From Decisions to Designs: A Hands-On Tutorial with the Typology of Decision-Making Tasks
Camelia D. Brumar, Tufts University
Remco Chang, Tufts University
Designing visualizations for decision-making often requires structuring complex, multi-stage workflows that remain implicit during the design process. This hands-on tutorial introduces the Typology of Decision-Making Tasks for Visualization, a concise framework for modeling decision workflows using three composable tasks: choose, activate, and create. Participants will learn how to represent decision problems as structured node-link diagrams that make task hierarchy, information flow, and iteration explicit. Through guided small-group exercises, attendees will model a real-world decision-support scenario and then translate their task diagrams into visualization design sketches. The tutorial emphasizes the transition from structured problem definition to interface design, demonstrating how different decision tasks naturally inform interaction components, layout structure, and system logic. Designed for visualization researchers, designers, and practitioners at all experience levels, the tutorial combines conceptual foundations with collaborative exercises and discussion. Participants will leave with a practical methodology for externalizing decision problems and using them as blueprints for designing interactive decision-support visualizations.
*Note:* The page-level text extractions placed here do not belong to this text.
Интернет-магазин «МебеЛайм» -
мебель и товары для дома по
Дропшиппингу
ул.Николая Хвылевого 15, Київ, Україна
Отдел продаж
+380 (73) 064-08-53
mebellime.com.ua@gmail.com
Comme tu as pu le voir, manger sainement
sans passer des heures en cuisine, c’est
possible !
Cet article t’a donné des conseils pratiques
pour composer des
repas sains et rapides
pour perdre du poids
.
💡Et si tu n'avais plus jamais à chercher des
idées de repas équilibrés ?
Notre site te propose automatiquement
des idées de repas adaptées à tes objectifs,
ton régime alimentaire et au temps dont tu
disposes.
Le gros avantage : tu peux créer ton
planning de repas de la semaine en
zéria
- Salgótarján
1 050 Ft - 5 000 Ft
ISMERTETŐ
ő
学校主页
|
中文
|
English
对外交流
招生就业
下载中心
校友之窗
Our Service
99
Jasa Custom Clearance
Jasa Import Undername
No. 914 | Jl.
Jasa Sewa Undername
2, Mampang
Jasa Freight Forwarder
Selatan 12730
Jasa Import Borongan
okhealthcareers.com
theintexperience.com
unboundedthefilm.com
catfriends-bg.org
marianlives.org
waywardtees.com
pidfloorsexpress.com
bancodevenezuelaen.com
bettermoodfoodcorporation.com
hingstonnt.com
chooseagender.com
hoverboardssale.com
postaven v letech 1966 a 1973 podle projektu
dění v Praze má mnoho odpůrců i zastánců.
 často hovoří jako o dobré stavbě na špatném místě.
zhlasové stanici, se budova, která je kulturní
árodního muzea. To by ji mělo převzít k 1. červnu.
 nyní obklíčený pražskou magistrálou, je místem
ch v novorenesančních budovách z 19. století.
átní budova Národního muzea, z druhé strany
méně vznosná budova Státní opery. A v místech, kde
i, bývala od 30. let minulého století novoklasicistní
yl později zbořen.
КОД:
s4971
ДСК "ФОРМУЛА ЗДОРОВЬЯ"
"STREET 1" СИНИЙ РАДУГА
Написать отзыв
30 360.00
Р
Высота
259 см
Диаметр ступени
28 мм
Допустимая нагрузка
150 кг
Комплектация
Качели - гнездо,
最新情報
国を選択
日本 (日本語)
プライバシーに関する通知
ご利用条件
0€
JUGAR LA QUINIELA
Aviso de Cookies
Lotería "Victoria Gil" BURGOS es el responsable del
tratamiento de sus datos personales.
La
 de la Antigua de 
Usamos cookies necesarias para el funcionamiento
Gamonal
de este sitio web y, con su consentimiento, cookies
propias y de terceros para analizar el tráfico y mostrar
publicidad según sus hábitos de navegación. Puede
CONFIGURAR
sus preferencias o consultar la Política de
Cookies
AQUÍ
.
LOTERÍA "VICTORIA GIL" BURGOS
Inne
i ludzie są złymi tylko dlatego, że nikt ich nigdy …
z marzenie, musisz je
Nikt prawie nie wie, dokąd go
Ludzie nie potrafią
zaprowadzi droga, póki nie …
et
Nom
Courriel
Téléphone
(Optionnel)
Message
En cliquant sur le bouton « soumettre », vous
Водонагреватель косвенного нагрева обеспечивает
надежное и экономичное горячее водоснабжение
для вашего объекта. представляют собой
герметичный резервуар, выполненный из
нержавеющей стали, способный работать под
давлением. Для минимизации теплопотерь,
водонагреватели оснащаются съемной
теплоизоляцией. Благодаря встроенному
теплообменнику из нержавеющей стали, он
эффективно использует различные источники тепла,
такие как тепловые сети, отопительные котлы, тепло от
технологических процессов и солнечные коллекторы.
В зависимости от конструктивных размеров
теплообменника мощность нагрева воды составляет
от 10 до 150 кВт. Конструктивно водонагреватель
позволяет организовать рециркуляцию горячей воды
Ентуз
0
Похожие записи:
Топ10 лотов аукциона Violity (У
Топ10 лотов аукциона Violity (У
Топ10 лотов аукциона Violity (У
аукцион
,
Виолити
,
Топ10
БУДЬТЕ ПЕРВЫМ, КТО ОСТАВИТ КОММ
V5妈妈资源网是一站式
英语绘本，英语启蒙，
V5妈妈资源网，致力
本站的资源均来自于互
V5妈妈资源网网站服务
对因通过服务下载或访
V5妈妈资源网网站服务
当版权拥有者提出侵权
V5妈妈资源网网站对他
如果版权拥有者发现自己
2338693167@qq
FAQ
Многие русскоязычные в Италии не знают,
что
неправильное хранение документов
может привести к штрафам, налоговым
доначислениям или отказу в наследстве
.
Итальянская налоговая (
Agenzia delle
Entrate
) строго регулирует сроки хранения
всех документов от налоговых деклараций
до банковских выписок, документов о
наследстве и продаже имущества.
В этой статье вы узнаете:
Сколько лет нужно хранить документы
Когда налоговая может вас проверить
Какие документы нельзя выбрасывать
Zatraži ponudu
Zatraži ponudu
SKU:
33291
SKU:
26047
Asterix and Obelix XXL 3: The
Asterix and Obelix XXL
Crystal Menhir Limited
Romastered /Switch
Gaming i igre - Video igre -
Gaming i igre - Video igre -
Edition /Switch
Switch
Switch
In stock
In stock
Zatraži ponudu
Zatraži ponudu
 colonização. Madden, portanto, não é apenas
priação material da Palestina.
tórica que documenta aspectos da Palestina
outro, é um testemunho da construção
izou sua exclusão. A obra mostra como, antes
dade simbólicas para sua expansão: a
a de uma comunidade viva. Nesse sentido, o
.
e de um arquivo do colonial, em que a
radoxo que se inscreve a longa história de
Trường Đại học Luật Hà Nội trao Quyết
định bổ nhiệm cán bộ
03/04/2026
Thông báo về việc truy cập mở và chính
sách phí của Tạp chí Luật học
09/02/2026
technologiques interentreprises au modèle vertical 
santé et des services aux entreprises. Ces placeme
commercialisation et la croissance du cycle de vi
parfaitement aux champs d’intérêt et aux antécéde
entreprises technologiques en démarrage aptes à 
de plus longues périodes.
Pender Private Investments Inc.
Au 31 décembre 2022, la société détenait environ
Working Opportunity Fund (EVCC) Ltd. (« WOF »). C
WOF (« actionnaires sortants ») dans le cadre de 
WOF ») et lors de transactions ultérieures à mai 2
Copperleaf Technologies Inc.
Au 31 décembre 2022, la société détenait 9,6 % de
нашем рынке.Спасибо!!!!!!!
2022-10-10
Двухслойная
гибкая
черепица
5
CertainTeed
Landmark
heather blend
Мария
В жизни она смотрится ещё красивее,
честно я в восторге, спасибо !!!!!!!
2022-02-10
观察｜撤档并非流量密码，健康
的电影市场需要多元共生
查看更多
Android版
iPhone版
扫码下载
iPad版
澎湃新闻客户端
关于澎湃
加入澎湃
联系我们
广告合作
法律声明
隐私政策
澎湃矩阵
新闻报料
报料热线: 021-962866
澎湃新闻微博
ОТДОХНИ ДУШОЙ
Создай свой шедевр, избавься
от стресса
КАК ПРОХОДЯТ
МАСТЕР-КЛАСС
Visualization Analysis and Design
Tamara Munzner, University of British Columbia
This introductory tutorial will provide a broad foundation for thinking systematically about visualization systems, built around the idea that becoming familiar with analyzing existing systems is a good springboard for designing new ones. The major data types of concern in visual analytics, information visualization, and scientific visualization will all be covered: tables, networks, and sampled spatial data. This tutorial is focused on data and task abstractions, and the design choices for visual encoding and interaction; it will not cover algorithms. No background in computer science or visualization is assumed.